### SELECTED PASSAGE
- - - - -

Mudlarking is an old, very London specific form of amateur archaeology, where people can inspect the shores of the Thames in central London to find artefacts and relics from its long and extensive past. As there are rules, regulations and safety concerns about how this can be done, it is best to join one of the organised tours run by Thames Explorer Trust, who have the required permits and expertise.
A city as old as London has been built layer upon layer of human debris; discarded and lost objects and centuries worth of rubbish - the remains of meals eaten, pipes smoked, crockery smashed, coins lost, buttons broken and buildings crumbled. Two thousand years worth of detritus has fallen into the Thames, washing up every day on its grimy shores at the mercy of the strong estuary tides.
For centuries people have made a living combing this foreshore, one man's rubbish being another man's treasure is no truer than here, where an object dropped by a careless Roman can now be worth its weight in monetary or historical value.
Mudlarking is the ultimate way to get a know the capital city as a Slow Traveller - it forces you to really slow down, take your time and investigate the minutiae of the life of ordinary people from previous centuries. It is a hands on approach to being a visitor and you never know, you may well find something special and join the history books as a contributor to the archaeological knowledge of the city.
The Rules of Mudlarking
1. Visual Inspection Only
There are many rules in place about mudlarking, and it can be easy to fall foul of them. You cannot just go to a Thames beach and start poking around - that in itself is illegal. Even turning over a stone to look underneath is off limits. All you can do is walk along the beach and visually inspect - if you see something on the surface, you can pick it up to have a look. Metal detectors, trowels and spades are all completely forbidden.
2. Some areas are off-limits
There are some areas where you are not allowed to even pick anything up, such as Queenhithe Dock which is a scheduled ancient monument. Once an Anglo-Saxon dock, the remains of which have been found there, it is also where Charles II landed to survey the damage caused by the Great Fire in 1666. Other areas completely off limits, even for those with a permit, include anywhere near HMS Belfast, the London Eye and St. Katherine's Dock. What is rather unhelpful is that there are no signs anywhere telling you where you are not allowed to go.

- - - - -

### PROVIDED MATERIAL
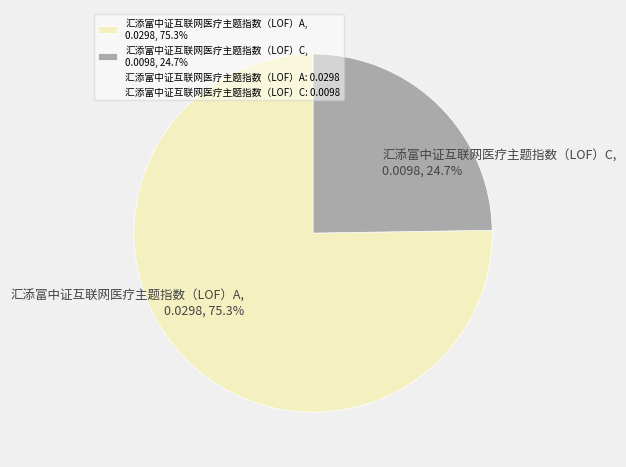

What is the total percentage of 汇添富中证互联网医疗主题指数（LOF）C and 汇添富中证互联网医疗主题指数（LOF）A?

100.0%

- - - - -

### COMPLETE THE FOLLOWING
1) What tools does the mudlarking text say are completely forbidden?
2) Pick up the mudlarking text after its last sentence and carry it on.

### SOLVED PROBLEMS
1) Metal detectors, trowels and spades.

2)
3. Health & Safety
There are also Health & Safety issues to take into account. The estuary tides can be swift and sudden, and people have been stranded in the past with unfortunate consequences - there are not that many steps or ladders down to the shore. Experts also suggest always wearing waterproof gloves, as although the Thames is far cleaner than it ever used to be, it still contains sewage, and the foreshore where the objects are found is home to rodents of both the scuttling and flying variety.
4. Report Your Finds
The final thing to be aware of is that you must report any significant finds to the Museum of London under the Treasure Act 1996. If you join one of the guided tours then they can help you determine what is potentially significant, otherwise you'll have to be able to work it out yourself. It is also expected that you will leave behind your insignificant finds for other people to find. What will you really do with broken clay pipes and crumbling pottery anyway? It should stay where it belongs. The thrill is the hunt, not the acquisition.
Mudlarking with Thames Explorer Trust
The guided tours run by Thames Explorer are often in the evening, depending on the tides - you can find them all on Eventbrite. You all meet at a specific location on the edge of the Thames - in the case of the tour I went on it was next to the Glass Obelisk under the north end of the Millennium Bridge - an easy spot to find. We were a group of about 14 people, mostly tourists from around the world, including several children, as it is a very child-friendly activity. In fact our guide told us that children often spot the best items as they are closer the ground and have far better eye sight.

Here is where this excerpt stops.